Forward-looking statements in this document
include statements regarding the Company's expectations regarding
the Company's drilling plans, timing for completion of the HEI-1
well, the arrangements with NAH pursuant to the farmout agreement,
the use of proceeds from the Offering and other statements that are
not historical facts. By their nature, forward-looking statements
involve known and unknown risks, uncertainties and other factors
which may cause our actual results, performance or achievements, or
other future events, to be materially different from any future
results, performance or achievements expressed or implied by such
forward-looking statements. Such factors and risks include, among
others: the Company may reallocate the proceeds of the Offering for
reasons that management believes are in the Company's best
interests; the Company may choose to defer, accelerate or abandon
its drilling plans; the Company and NAH may determine to amend the
farmout agreement; new laws or regulations and/or unforeseen events
could adversely affect the Company’s business and results of
operations; stock markets have experienced volatility that often
has been unrelated to the performance of companies and such
volatility may adversely affect the price of the Company's
securities regardless of its operating performance risks generally
associated with the exploration for and production of resources;
the uncertainty of estimates and projections relating to expenses;
constraint in the availability of services; commodity price and
exchange rate fluctuations; the current COVID-19 pandemic; adverse
weather or break-up conditions; and uncertainties resulting from
potential delays or changes in plans with respect to exploration or
development projects or capital expenditures.

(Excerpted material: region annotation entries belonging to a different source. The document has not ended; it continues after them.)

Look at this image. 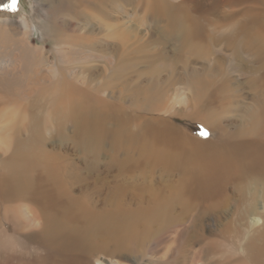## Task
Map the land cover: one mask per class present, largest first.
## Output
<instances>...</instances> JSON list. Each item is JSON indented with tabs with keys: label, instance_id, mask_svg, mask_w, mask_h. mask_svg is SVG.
Here are the masks:
<instances>
[{
	"label": "bare ground",
	"instance_id": "obj_1",
	"mask_svg": "<svg viewBox=\"0 0 264 264\" xmlns=\"http://www.w3.org/2000/svg\"><path fill=\"white\" fill-rule=\"evenodd\" d=\"M78 1L70 0L74 9ZM85 1L84 9L92 5L90 9L107 18L117 2ZM120 1L126 3L122 8L128 4ZM153 6L162 9L156 13L163 14L166 30L181 25L179 39L203 33L207 43L200 48L212 50L219 72L228 63L231 72L249 74L248 78L238 74L244 83L258 74L264 79V0H154ZM69 22L63 25L72 42L90 40L86 35L91 34L98 44L111 45L115 34L118 37L111 24L103 29L105 40L98 38L101 25L79 32L82 27ZM120 40L127 52L126 40ZM222 42L232 58H219L217 46ZM83 48L91 56L94 43L86 42ZM116 60L112 51L101 69L56 65L47 71L49 76L55 73L54 81L47 73L36 77L27 92L34 89L45 95L42 98L51 93L54 99L46 109H62L49 137L45 120L34 110L29 112L27 130L22 134L16 130L18 110L4 109L1 95L17 93L18 81L0 80V264H137L130 256L153 241L170 239L179 245L186 225L173 228L172 238L165 232L191 215L192 203L208 200L213 208L226 210V220L233 219L229 225L236 220L233 227L246 237L238 238L236 248L248 253L249 264H264V111L257 115L251 111L246 125L211 138L205 126L191 119L204 108L191 105L189 112L175 108L173 98L170 101L163 91L170 76L179 74L176 63H153L154 73L164 71L166 79L157 82L152 94L145 90L140 97L134 90L136 103L149 106L139 109L131 101L127 104L130 84L114 85L120 65ZM199 65L203 67V62ZM192 82L186 85L193 88V96L197 86L206 87L201 77ZM239 85L230 78L212 83L214 89ZM171 93L176 96L177 90ZM31 105L39 109L37 101ZM160 111L166 116L157 114ZM203 123L210 124L211 116ZM51 141L55 146L47 147ZM174 249L166 250L168 258H173Z\"/></svg>",
	"mask_w": 264,
	"mask_h": 264
},
{
	"label": "rangeland",
	"instance_id": "obj_2",
	"mask_svg": "<svg viewBox=\"0 0 264 264\" xmlns=\"http://www.w3.org/2000/svg\"><path fill=\"white\" fill-rule=\"evenodd\" d=\"M116 1L110 7L108 14L110 18L99 14L96 9V11L90 9L92 5H88L90 6L88 10L84 9V4H88L85 0L78 1L77 9L72 7L70 0H2L0 2V80L14 81L16 79V82L18 81L14 85V90H18V92L1 95L5 102L1 104L4 105V109L18 110L19 118L14 122V126L20 134L25 132L31 123L29 119L31 110H34L41 119L45 120L42 122L48 129L46 130L47 137L53 133L56 122L60 121L59 117L58 121L56 119L62 109H46L54 99L51 93L48 94V97L42 98L45 95L33 92L34 89H30L29 93L27 92L39 74L43 76L47 73L46 76H49L47 72L49 67L56 65L74 66L77 69L81 67L101 69L104 67L103 61L109 60L112 51L117 57V63L120 62L117 67L119 69L116 70L114 85L120 88L121 83L130 84V94L125 97L127 104L128 101H131L130 105L133 107L139 105V109L144 105L140 101L136 103L137 96H135L134 90L139 93L140 97L145 90H150V94H152L157 82H163L166 79L164 71L154 73L157 64L153 65V63L156 61L166 64L176 63V70L179 74L173 78V75L170 76V82L163 88V91L170 95V101L173 98L172 102H174L175 108L186 109V112L192 109L191 105L204 108L199 114L192 115L191 119L192 122L205 126L212 133L209 136L211 138H214L216 133H224L231 128L246 125V115L251 111H254L256 115L264 111V79L259 76L260 74L244 83L241 76L248 78L249 74L246 71H240L238 74L241 76H238V74L227 69L228 63L224 64V70L219 72L214 64L215 56H213L212 50L200 48V45L207 43L203 33H192L179 39L178 29L181 25L178 24L175 30H166L163 26L165 21L163 14L156 13L161 12L162 9L153 6L154 0H125L128 1V4L123 8L121 5L126 3L120 0ZM67 20H70L69 24L74 27L78 23V26L82 27L77 30L79 32H83L86 30L85 28L93 24L92 28L101 25L98 38L105 40L106 37H103L104 27L107 24L114 25L118 37L115 34V38L111 40V45L98 44L96 40H92L91 34H81L86 35L90 40L84 38L79 42H72L71 32L63 25V22ZM94 32H98V30L95 29ZM136 36L139 39H136ZM43 38L46 40L43 41ZM120 38L126 40L127 52L122 51ZM86 42L94 43V50L90 51L92 53L91 56L89 55L90 57L86 56L88 55L85 50L87 47L83 48ZM217 48L222 55V58L221 55L219 56L220 59H223V56L232 58L223 42ZM102 53L104 54L103 57L98 55ZM121 54L125 58L121 59ZM243 57L251 59L248 55H243ZM94 58L96 61H89V59ZM200 62H203V67H200ZM152 65L153 67H151ZM54 74L51 71L53 76H49L51 82L54 81ZM193 77H201L206 85V87L197 86L199 89L194 92V96L193 88L186 85L189 82L193 83ZM223 78L238 80L241 85L227 89H214L212 83ZM125 80L127 82H124ZM107 81V86L111 87L112 77L108 76ZM57 88L55 87L56 90ZM173 90H177L176 96L171 93ZM50 96L52 97L50 98ZM34 101H37L39 109L32 108L31 104ZM168 103L170 104V102ZM144 107L148 108L149 106ZM157 114L166 116L162 111L157 112ZM208 116H211V123L204 124L203 120ZM231 122L233 124L228 126ZM63 128L66 132L68 131L66 126ZM47 142V147L48 145L55 146L53 141L49 144ZM69 152L72 153L71 150ZM48 163L51 161L49 160ZM199 203H192L195 206V208L192 207L193 214L185 215V218L182 217V220L180 219L178 223H175L179 225L178 227L173 225L165 232L166 236L172 238L175 236L173 228L180 229L186 225L188 230L186 229L184 232V236L178 242L179 245L176 246V243L167 239L168 237H166V241H153L143 251L137 252V255L132 254L130 256L131 263L249 264L248 253L236 248L239 239L242 241L246 238H242V235L239 234V227H233L237 224L236 220L233 225H229L227 222H232L233 219L226 220L225 209L224 211L221 207L218 209V205H216L215 208L218 210H215L209 200L207 203L206 201ZM231 203L234 205L232 201ZM229 204H227V209L231 207ZM223 224L227 225L224 226ZM261 238L264 239V237ZM171 247H175L172 259L165 254L166 250ZM160 254L165 255L161 256Z\"/></svg>",
	"mask_w": 264,
	"mask_h": 264
}]
</instances>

When relying on forward-looking statements and
information to make decisions, investors and others should
carefully consider the foregoing factors and risks and other
uncertainties and potential events. The Company has assumed that
the material factors referred to in the previous paragraphs will
not cause such forward-looking statements and information to differ
materially from actual results or events. However, the list of
these factors is not exhaustive and is subject to change and there
can be no assurance that such assumptions will reflect the actual
outcome of such items or factors. The reader is cautioned not to
place undue reliance on any forward-looking information. Such
information, although considered reasonable by management at the
time of preparation, may prove to be incorrect and actual results
may differ materially from those anticipated. Forward-looking
statements contained in this press release are expressly qualified
by this cautionary statement. The forward-looking statements
contained in this press release are made as of the date of this
press release. The Company does not intend, and expressly disclaims
any intention or obligation to, update or revise any
forward-looking statements whether as a result of new information,
future events or otherwise, except as required by law.
This press release is not for distribution to
U.S. news services or for dissemination in the United States. This
press release does not constitute an offer to sell, or a
solicitation of an offer to buy, any securities in the United
States. The securities have not been and will not be registered
under the United States Securities Act of 1933, as amended (the
"U.S. Securities Act") or any state securities laws and may not be
offered or sold within the United States or to U.S. Persons unless
registered under the U.S. Securities Act and applicable state
securities laws or an exemption from such registration is
available.
Neither the TSX Venture Exchange nor its
Regulation Services Provider (as that term is defined in the
policies of the TSX Venture Exchange) accepts responsibility for
the adequacy or accuracy of this release.